As we cover in our training sessions, revenues are the factor to which the best directional investors pay closest attention. And with nearly three-fourths of its 2015 revenues coming from the iPhone line, Apple’s position in the smartphone market is the critical revenue driver. Long story short, Apple needs to make sure that its iPhone releases are big wins. That process involves two things:
- Convincing current iPhone owners to trade up to the newest model (i.e., maintaining the line’s installed base)
- Convincing current owners of competitor handsets to make a switch (i.e., boosting market share)
In developed economies, Apple increases client “stickiness” and maintains its installed base partially through its services like iTunes, which run seamlessly over multiple devices. Considering the smartphone saturation level in developed markets and barring some catastrophic error in Apple’s product offering, we believe its future revenues in the developed world will be stable but slow-growing.
In emerging economies, many users participate in the digital world using only a single device, making cross-platform switching is much easier. Most smartphone purchase decisions are made by users answering the question “What is the highest functioning device I can afford?” Because Apple prices its products at a premium and because its products are no longer always the highest functioning ones, we think that growth in emerging markets is likely to be difficult for Apple.
Taken together, we estimate an average annual near-term revenue growth of 9% in the best case and 1% in the worst case.
Our preferred profitability metric is one that I introduce in my book, called Owners’ Cash Profits (OCP). This measure is similar to what Buffett has called “Shareholder Earnings.”
Due to the maturity of the industry and the competitive dynamics in both developed and emerging markets, we believe Apple’s profitability has already reached its peak and is now more likely to weaken. Like most firms, Apple can try to drive faster revenue growth by dropping prices.

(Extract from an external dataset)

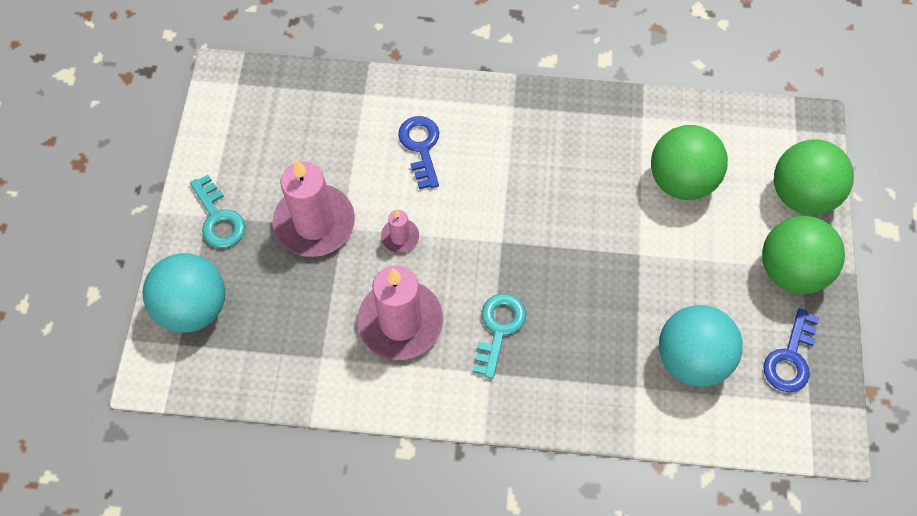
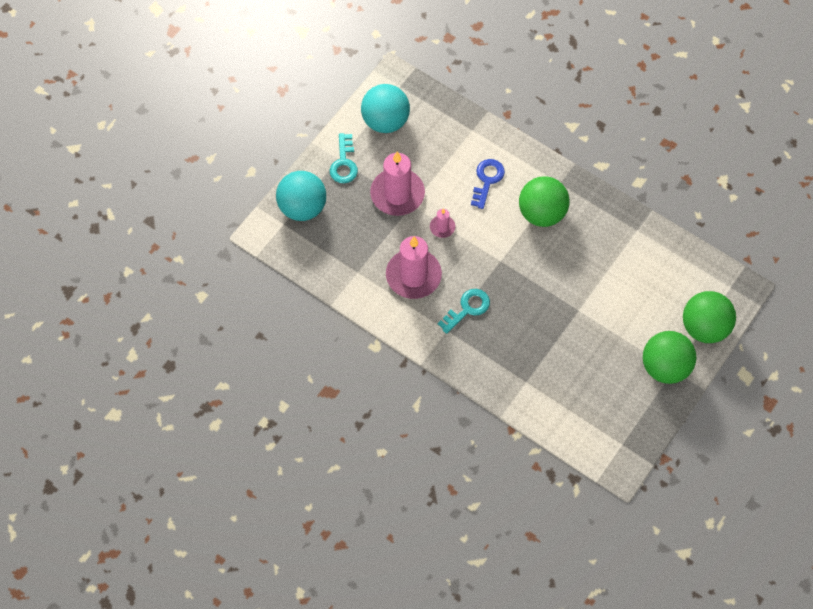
camera: 30 degrees right, 0 degrees up
(681, 180) = (634, 280): green ball -> green ball (542, 213)
(691, 358) = (569, 384): turquoise ball -> turquoise ball (385, 121)
(790, 358) = (628, 414): blue key -> none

While we think this scenario is unlikely, our worst-case profitability projection reflects this dynamic.
Investment Level and Efficacy
Apple designs and markets phones, but because it outsources production, so it has only had to invest a median of 7% of OCP on investment projects over the last 10 years. We believe, and management has stated, that it is likely to make larger investments in the coming years. We forecast Apple’s investment level at 15-20% of its OCP, which implies a Free Cash Flow to Owners (FCFO) margin of between 16% and 22%.

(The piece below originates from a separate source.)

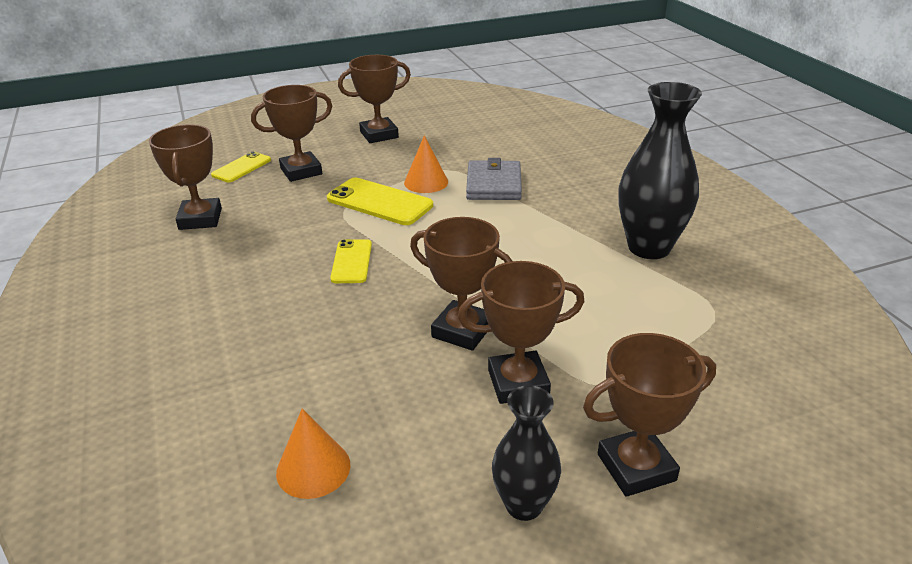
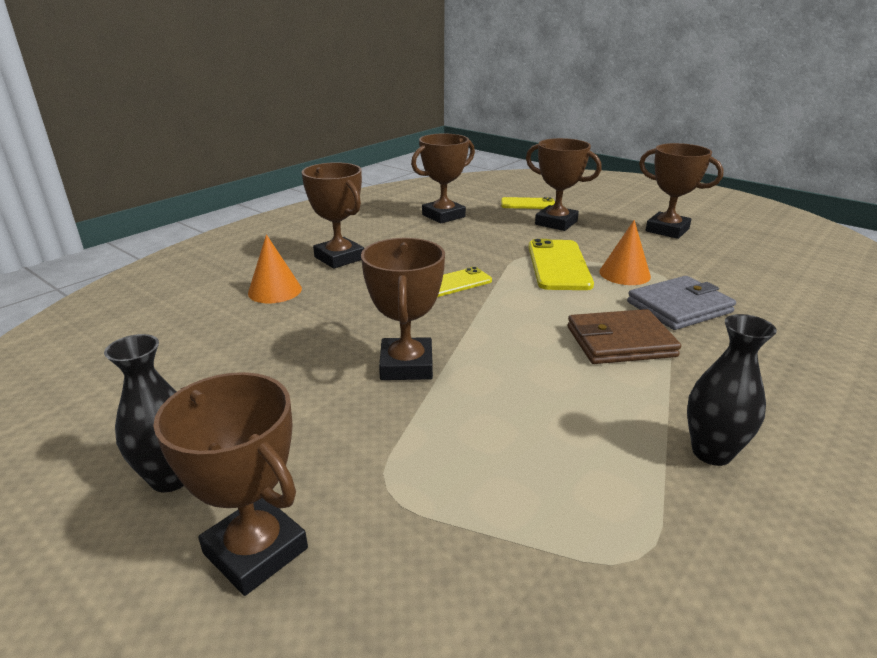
camera: 60 degrees right, 5 degrees down
(313, 468) = (185, 353): orange cone -> orange cone (275, 291)
(515, 225) = (620, 342): none -> brown wallet
(518, 383) = (350, 422): brown trophy -> brown trophy (339, 258)
(649, 247) = (711, 452): black vase -> black vase, size x0.59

Investment efficacy — the factor that influences how fast profits will grow in the future — has been phenomenal, thanks to Apple’s game-changing advances in portable digital time-wasting technology (i.e., iPod, iPad, and iPhone, successively). Apple now must try to effectively invest its considerable cash hoard and this is an area about which we are circumspect.
While Apple lovers believe the next big advance is hiding just within the product pipeline, we think the chances for an iPhone-magnitude hit are slim to none. As such, we forecast medium-term (i.e., years 6-10 of our model) cash flow growth of 3% (worst-case) and 7% (best-case).
Combined, our best- and worst-case scenarios for the three valuation drivers generate our fair value range of between $128 to $230 per share. This value also includes a tax-adjusted measure of its net cash position (cash and investments less debt) of roughly $80 billion.
Haters may hate, but Apple is still worth more than what it is trading for today.